Here’s something that sounds obvious but almost everyone ignores, run your business on actual cash, not accounting profits. Why? Because you can’t pay employees with a P&L statement. Your landlord won’t accept a beautiful profit projection. Everyone wants real money in the bank. So track what actually matters, money in versus money out. That’s it.
More coming in than going out? You’re profitable. The other way around? You’re burning cash and on borrowed time.
To make sense of where your money’s actually going, break expenses into three categories:
Sales expenses are directly tied to selling: cost of goods sold, sales commissions, customer acquisition costs.

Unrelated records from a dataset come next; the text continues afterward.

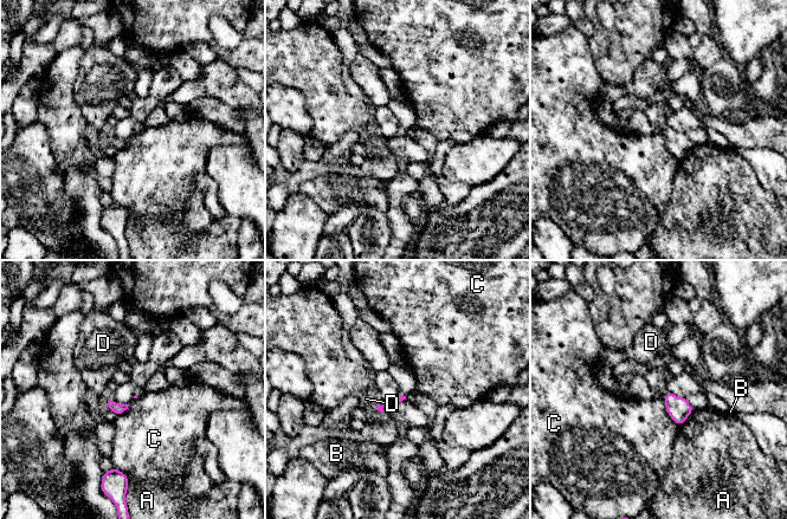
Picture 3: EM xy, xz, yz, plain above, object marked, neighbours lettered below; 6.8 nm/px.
act=pass each=A:other,B:other,C:other,D:other border=3:(663, 400), (666, 413), (678, 426) found='no lettered fragment goes on from it'

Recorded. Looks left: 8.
act=look view=3d um=4 at=(2450, 1585, 1330)

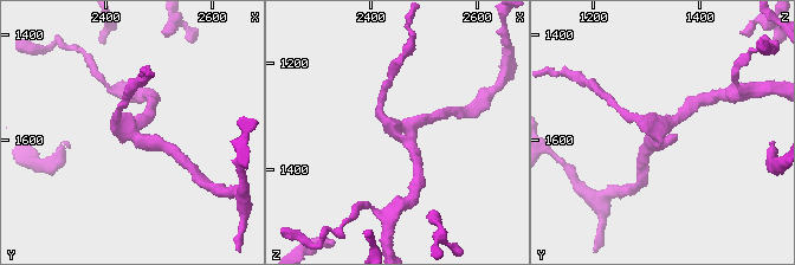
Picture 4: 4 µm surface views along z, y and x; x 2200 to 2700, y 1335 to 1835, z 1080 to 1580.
act=look view=em slice=xy step=8 show=tint at=(2455, 1580, 1330) arms=3 why='now the EM'

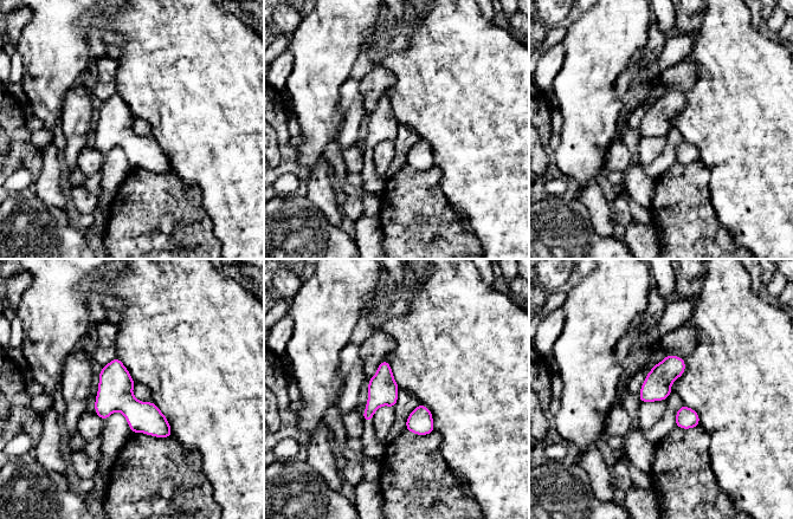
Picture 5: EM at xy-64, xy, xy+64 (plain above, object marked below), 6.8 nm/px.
act=look view=em slice=planes show=letters at=same

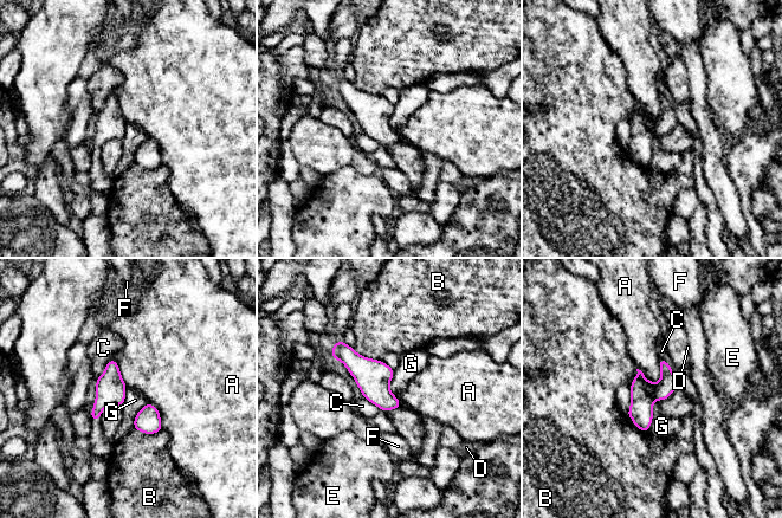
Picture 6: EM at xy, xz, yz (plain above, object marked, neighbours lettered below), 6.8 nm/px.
act=pass longest_contact=G:240nm each=A:other,B:other,C:other,D:other,E:other,F:other,G:other border=6:(658, 399), (647, 432) found='all the same neuron'

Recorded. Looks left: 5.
act=look view=3d um=2 at=(2420, 1345, 1605) why='thin end'

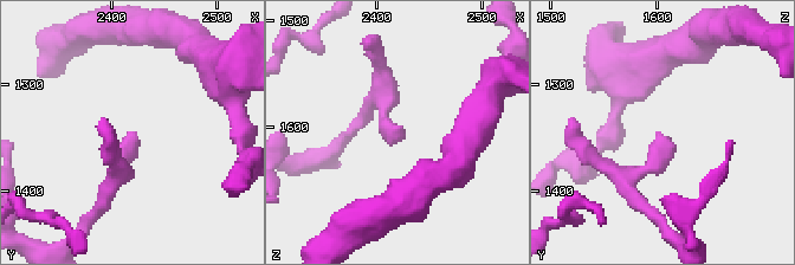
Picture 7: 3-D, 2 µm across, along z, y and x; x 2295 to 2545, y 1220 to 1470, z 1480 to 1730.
act=look view=em slice=yz step=4 show=tint at=(2422, 1348, 1598) why='shape alone is not enough'

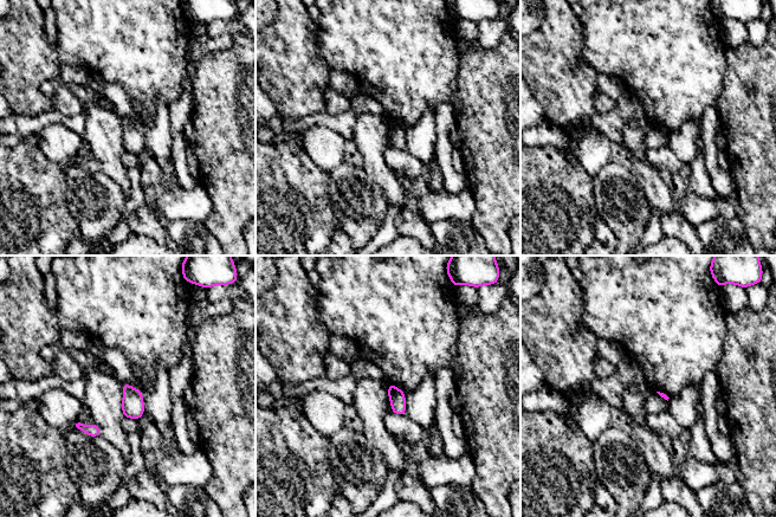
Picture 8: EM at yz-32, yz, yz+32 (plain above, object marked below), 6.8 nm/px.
act=look view=em slice=planes show=letters at=same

Stable expenses are your fixed costs that hit every month regardless: Salaries, rent, overhead. In tech startups, salaries usually eat up 70-80% of your budget. These are the rigid, recurring expenses whether you make a sale or not.
One-time expenses are the big, non-recurring hits: Building out a lab, paying a major consulting fee.
This breakdown shows you where your cash actually goes and what you can control.
And here’s what really matters, the moment you hit positive cash flow, everything changes. A business that depends on investors to cover losses is playing a finite game. Your lifespan is literally determined by your burn rate, it’s just math counting down. But a profitable company? You’re independent. Sustainable. When an investor or buyer shows up with unfavorable terms, you can say “no” because you don’t need them to survive.
That’s the difference between controlling your destiny and being at the mercy of whoever writes the next check.